§ **Exercise text**:
The controversial tobacco directive saw the introduction of health warnings to cover 65% of cigarette packages and a ban on flavoured cigarettes. E-cigarettes were also regulated.

Digital rights

Following protests all over Europe – including Malta – in June 2012 the European Parliament exercised its Lisbon Treaty power to reject an international trade agreement and voted against the ratification of the Anti-Counterfeiting Trade Agreement (ACTA).

Although the EU and the majority of its members, including Malta, had signed the agreement in 2011, MEPs concluded that ACTA was open to misinterpretation and could jeopardise citizens’ rights.

ACTA was negotiated by the EU and its member states, the US, Australia, Canada, Japan, Mexico, Morocco, New Zealand, Singapore, South Korea and Switzerland to improve the enforcement of anti-counterfeiting law internationally. However, the EP’s vote meant that neither the EU nor its individual member states could ratify the agreement.


The adoption of energy efficiency rules oblige member states to set up national targets with binding targets for saving energy in specific areas such as renovation of public buildings, smart metering systems and audits.

The reform of the fisheries policy limits overfishing and bans discards of fish at sea. Fishermen have to respect the “maximum sustainable yield” per particular fish stock.

Maternity leave and parental leave

Parliament voted this term to extend minimum paid maternity leave in the EU from 14 to 20 weeks, and for at least two weeks paternity leave. No agreement was reached with the Council and the issue will be decided by the new Parliament.


The creation of the banking union is aimed at preventing crisis and deals with banks in trouble. The European Central Bank was granted a new role to supervise banks. Banks of significant size or posing risks to the system or receiving public aid will be supervised directly by the ECB, which will also be responsible for signalling which banks are in bad shape and need intervention.

New resolutions also regulate a fund financed by banks to avoid using taxpayers’ money to prop up failing banks, with common criteria for deciding who pays first. The fund will be set up over eight years.

In addition, deposits of up to €100,000 in a single bank will be guaranteed.

§ **Given information**:
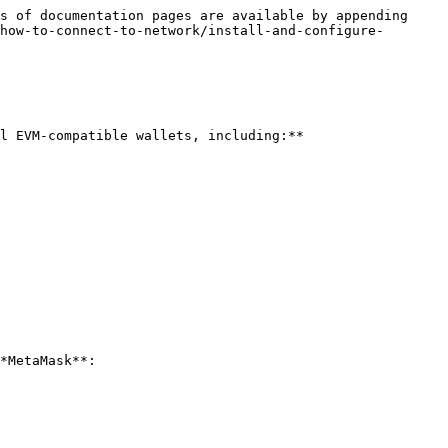
s of documentation pages are available by appending 
how-to-connect-to-network/install-and-configure-
l EVM-compatible wallets, including:**

*MetaMask**:
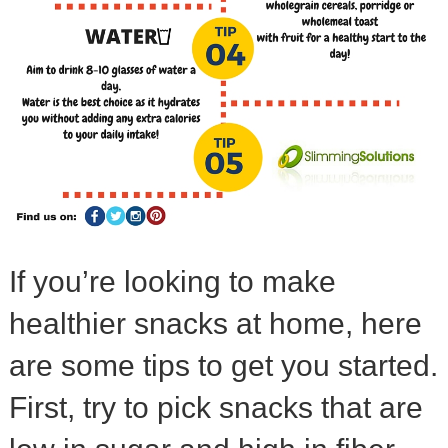
If you’re looking to make
healthier snacks at home, here
are some tips to get you started.
First, try to pick snacks that are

§ **Assignment 1**: In the text about European Parliament decisions, over how many years will the fund financed by banks be set up?
§ **Assignment 2**: From the text about European Parliament decisions, write out word for word the stretch from "Maternity leave and" through "and need intervention.".

§ **Written response 1**: Eight years.

§ **Written response 2**:
Maternity leave and parental leave

Parliament voted this term to extend minimum paid maternity leave in the EU from 14 to 20 weeks, and for at least two weeks paternity leave. No agreement was reached with the Council and the issue will be decided by the new Parliament.


The creation of the banking union is aimed at preventing crisis and deals with banks in trouble. The European Central Bank was granted a new role to supervise banks. Banks of significant size or posing risks to the system or receiving public aid will be supervised directly by the ECB, which will also be responsible for signalling which banks are in bad shape and need intervention.